No confundamos los términos. Un escribiente era aquel que tramitaba papeles
burocráticos (hoy lo hacen los ordenadores). Un escribidor era aquel que
gestionaba con su pluma las carencias educativas de una parte, pobre de
solemnidad, de la población (hoy lo cubre la alfabetización). “La tía Julia y el
escribidor” de Mario Vargas Llosa se nos configura como una de las grandes
novelas latinoamericanas. Nadie debía perder la luz de este mundo sin leerla. Los
escribidores, valga la redundancia, escribían cartas ajenas de amor al amparo de
sus conocimientos ortográficos. Misivas para hijos que prestaban el Servicio
Militar fuera de sus hogares. Unas madres ahítas de preocupación, o enamorados/
as desesperados/as por “llevarse al huerto” a su amada/o, como
principales “clientes” de los escribidores. Entre las intenciones del “encargador” y
las misivas del escribidor siempre existía una clara y notable diferencia. Por
razones obvias, en las zonas más pobres de Sudamérica es donde más proliferaron
los escribidores. La figura del escritor se nos aparece al margen de escribientes y
escribidores. Aunque posiblemente en la figura de los segundos estuviera el
germen de los excelentes escritores sudamericanos. Recuerdo en mi etapa
de “ardores guerreros” en Ceuta como, entre los reclutas, el índice de analfabetos
extremeños y andaluces era demoledor. Participé activamente en una
eficaz “Campaña de alfabetización”, posibilitando que la mayoría de ellos se
licenciaran sabiendo leer y escribir y lo que se conocía entonces como “las cuatro
reglas” (sumar, restar, dividir y multiplicar). Me invade la ternura recordando a
Fermín, un pastor de cabras de Guadix, analfabeto integral y que se marcó como
meta, antes de licenciarse, poder escribirle a su novia una carta de amor con su
puño y letra.
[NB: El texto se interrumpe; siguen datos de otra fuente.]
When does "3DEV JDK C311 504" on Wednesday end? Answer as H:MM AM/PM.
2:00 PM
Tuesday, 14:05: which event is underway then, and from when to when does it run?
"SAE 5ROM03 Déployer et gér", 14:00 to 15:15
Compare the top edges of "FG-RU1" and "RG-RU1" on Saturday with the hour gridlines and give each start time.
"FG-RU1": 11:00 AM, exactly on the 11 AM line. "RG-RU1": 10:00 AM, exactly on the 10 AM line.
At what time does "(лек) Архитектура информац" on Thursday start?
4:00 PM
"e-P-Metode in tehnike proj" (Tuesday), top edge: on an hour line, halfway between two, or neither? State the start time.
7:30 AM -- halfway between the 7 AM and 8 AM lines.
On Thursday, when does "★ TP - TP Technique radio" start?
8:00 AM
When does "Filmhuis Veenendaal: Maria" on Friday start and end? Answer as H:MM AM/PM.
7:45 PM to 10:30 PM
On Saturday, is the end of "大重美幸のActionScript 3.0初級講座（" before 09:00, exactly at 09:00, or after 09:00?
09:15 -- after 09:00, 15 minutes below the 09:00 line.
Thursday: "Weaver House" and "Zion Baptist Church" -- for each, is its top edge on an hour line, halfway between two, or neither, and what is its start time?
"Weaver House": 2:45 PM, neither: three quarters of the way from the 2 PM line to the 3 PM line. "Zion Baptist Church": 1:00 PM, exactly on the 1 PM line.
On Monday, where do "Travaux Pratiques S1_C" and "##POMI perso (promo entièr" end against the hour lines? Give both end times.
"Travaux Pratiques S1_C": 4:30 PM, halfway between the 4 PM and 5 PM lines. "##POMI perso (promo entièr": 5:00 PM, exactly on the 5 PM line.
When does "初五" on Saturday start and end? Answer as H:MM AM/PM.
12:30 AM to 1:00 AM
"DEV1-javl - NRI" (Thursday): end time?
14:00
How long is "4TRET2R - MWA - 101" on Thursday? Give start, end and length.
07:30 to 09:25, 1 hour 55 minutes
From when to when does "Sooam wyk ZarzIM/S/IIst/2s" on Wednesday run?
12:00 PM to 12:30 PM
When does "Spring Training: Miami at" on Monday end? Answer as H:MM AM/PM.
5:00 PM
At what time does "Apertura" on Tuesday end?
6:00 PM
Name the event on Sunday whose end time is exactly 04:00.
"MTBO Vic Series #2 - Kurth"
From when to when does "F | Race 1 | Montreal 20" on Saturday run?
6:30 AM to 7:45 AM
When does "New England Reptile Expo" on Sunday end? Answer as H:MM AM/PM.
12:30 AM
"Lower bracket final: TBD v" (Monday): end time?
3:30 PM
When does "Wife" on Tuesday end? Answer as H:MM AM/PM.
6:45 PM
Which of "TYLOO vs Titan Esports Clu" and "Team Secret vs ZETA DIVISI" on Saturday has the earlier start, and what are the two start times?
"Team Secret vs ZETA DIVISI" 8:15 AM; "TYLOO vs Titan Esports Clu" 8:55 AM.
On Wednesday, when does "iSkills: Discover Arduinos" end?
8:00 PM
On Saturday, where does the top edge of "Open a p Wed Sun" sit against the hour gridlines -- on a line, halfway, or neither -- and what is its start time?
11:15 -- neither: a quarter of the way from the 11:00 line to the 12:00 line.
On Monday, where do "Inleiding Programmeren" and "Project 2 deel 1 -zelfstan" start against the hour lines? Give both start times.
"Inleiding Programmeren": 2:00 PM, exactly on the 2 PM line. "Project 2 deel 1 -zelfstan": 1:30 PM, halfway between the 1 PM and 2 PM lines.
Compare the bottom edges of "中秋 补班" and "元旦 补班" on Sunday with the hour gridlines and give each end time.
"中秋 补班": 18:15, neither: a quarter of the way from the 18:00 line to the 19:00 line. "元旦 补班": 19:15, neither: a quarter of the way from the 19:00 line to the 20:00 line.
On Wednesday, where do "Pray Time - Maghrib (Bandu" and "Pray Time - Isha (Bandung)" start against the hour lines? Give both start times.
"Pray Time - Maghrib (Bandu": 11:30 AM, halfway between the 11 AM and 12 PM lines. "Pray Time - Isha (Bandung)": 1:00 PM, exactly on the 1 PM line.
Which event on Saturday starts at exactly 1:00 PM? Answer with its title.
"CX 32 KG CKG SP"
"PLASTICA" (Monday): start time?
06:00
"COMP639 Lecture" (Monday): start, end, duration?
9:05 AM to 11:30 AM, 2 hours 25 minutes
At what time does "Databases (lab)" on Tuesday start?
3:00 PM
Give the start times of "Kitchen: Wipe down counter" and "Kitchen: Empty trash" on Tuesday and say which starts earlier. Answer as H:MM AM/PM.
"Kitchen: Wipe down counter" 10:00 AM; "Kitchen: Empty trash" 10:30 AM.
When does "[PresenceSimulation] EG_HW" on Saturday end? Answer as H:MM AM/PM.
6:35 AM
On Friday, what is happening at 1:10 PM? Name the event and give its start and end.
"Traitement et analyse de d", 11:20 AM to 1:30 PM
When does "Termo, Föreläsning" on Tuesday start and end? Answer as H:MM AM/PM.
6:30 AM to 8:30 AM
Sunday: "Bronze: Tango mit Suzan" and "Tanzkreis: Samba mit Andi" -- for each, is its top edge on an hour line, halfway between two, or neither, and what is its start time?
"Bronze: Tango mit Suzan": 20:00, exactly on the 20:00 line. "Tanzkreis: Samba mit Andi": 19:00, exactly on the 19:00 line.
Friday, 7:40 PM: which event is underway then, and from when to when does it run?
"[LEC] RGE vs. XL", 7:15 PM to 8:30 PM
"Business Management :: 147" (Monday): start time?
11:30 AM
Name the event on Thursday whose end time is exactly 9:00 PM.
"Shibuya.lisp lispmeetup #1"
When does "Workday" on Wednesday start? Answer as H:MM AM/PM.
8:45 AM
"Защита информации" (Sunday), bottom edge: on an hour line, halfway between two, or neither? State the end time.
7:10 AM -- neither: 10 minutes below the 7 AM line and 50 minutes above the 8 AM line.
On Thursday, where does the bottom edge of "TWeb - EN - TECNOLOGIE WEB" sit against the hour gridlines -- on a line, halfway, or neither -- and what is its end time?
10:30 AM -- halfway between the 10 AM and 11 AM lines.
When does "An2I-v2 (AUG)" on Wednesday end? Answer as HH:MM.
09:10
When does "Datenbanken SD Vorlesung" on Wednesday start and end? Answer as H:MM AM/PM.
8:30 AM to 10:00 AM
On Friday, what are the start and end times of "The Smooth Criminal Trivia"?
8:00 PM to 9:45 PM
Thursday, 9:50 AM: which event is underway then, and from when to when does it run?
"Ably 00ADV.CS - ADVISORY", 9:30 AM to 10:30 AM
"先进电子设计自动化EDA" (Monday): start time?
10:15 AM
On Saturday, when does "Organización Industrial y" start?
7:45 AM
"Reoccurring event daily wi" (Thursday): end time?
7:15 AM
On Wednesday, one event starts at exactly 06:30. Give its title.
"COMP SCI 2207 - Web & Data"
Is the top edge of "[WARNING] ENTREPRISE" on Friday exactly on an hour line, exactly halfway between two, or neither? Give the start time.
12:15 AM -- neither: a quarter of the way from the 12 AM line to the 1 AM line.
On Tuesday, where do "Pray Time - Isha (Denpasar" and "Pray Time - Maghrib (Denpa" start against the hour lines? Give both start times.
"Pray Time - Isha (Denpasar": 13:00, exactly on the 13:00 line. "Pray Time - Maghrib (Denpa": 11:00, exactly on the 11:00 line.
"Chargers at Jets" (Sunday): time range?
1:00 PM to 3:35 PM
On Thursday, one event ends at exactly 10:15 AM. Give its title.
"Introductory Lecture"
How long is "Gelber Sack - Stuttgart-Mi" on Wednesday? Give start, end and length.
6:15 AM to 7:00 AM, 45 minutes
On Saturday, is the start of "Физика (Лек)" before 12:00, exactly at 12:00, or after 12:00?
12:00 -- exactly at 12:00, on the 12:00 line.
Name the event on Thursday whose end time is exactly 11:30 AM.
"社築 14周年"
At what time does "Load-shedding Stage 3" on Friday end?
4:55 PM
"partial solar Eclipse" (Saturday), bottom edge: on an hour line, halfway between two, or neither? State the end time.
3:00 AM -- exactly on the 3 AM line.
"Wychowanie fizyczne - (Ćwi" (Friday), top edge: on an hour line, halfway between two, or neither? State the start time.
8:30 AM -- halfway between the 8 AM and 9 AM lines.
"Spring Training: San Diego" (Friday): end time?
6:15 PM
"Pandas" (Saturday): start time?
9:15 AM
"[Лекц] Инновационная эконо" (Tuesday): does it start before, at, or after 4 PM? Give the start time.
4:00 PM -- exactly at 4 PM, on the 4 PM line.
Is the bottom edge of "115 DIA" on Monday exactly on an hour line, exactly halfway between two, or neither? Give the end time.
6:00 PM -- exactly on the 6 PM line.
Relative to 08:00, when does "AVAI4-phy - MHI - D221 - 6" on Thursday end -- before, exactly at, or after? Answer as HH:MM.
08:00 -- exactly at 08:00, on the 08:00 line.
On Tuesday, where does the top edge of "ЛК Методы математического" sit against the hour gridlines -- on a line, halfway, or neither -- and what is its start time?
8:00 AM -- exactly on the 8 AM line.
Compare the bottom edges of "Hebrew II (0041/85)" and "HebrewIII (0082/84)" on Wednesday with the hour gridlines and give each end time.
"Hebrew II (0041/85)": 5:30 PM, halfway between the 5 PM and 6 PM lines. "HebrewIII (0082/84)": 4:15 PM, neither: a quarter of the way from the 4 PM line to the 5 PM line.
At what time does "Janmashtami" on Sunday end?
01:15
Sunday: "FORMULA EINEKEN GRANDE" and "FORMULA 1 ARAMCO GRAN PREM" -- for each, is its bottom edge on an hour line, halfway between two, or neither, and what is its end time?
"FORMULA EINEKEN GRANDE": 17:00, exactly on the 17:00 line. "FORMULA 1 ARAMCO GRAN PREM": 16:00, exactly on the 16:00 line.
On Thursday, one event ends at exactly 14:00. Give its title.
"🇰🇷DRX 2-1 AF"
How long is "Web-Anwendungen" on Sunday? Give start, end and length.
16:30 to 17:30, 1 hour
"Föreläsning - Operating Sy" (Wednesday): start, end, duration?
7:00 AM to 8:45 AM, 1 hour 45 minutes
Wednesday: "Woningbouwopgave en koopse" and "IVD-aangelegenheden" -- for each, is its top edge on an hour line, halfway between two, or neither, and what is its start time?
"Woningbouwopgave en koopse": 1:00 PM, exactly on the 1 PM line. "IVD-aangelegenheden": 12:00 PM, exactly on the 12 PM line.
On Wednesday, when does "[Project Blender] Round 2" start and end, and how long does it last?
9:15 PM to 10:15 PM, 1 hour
El sentido de superación de la existencia humana en su máxima
expresión. El día que lo hizo nos demostró a todos que, con el orgullo por
bandera, no existen metas imposibles. Los escribidores ya forman parte de la
Historia en su vertiente más noble. Cubrieron una época mojando sus plumas de
aves exóticas en los tinteros de los mares de la pena. Llevaron el consuelo de las
misivas de amor a los ausentes temporales. Se hicieron participes de sentimientos
que nacían del corazón de la gente humilde y sencilla. Nunca el ejercicio de leer y
escribir tuvo mayores connotaciones sentimentales. “No se te olvide darle muchos
besos de mi parte y que se cuide mucho”, decían madres enlutadas atrapadas por
el llanto amargo de Andalucía. “Los santos inocentes” del Maestro Miguel Delibes
flotando por el aire como almas errantes. Hoy, las cartas están previamente
marcadas y lo escribidores ni están ni se les espera. Sabemos todos leer pero
solo “ellos”, los poderosos, entienden lo que escriben. Los escribidores de antaño
eran notarios de un tiempo donde los sentimientos se expresaban mojando sus
lágrimas en los folios viajeros. Lo dice un inmortal Cante por Toná: “En el barrio
de Triana / ya no hay pluma ni tintero / pa escribirle yo a mi mare / que hace tres
años que no la veo”.
"...Cubrieron una época mojando sus plumas de aves exóticas en los tinteros de los mares de la pena...."
ResponderEliminarSi supieras la envidia que me dais los que sois capaces de plasmar en letras los sentimientos.
Yo recuerdo de pequeña en Constantina, pueblo de mi madre, que los carteros leían las cartas a las personas que no sabían hacerlo. Y también las caras de ellas, sus expresiones, cómo oían con el corazón.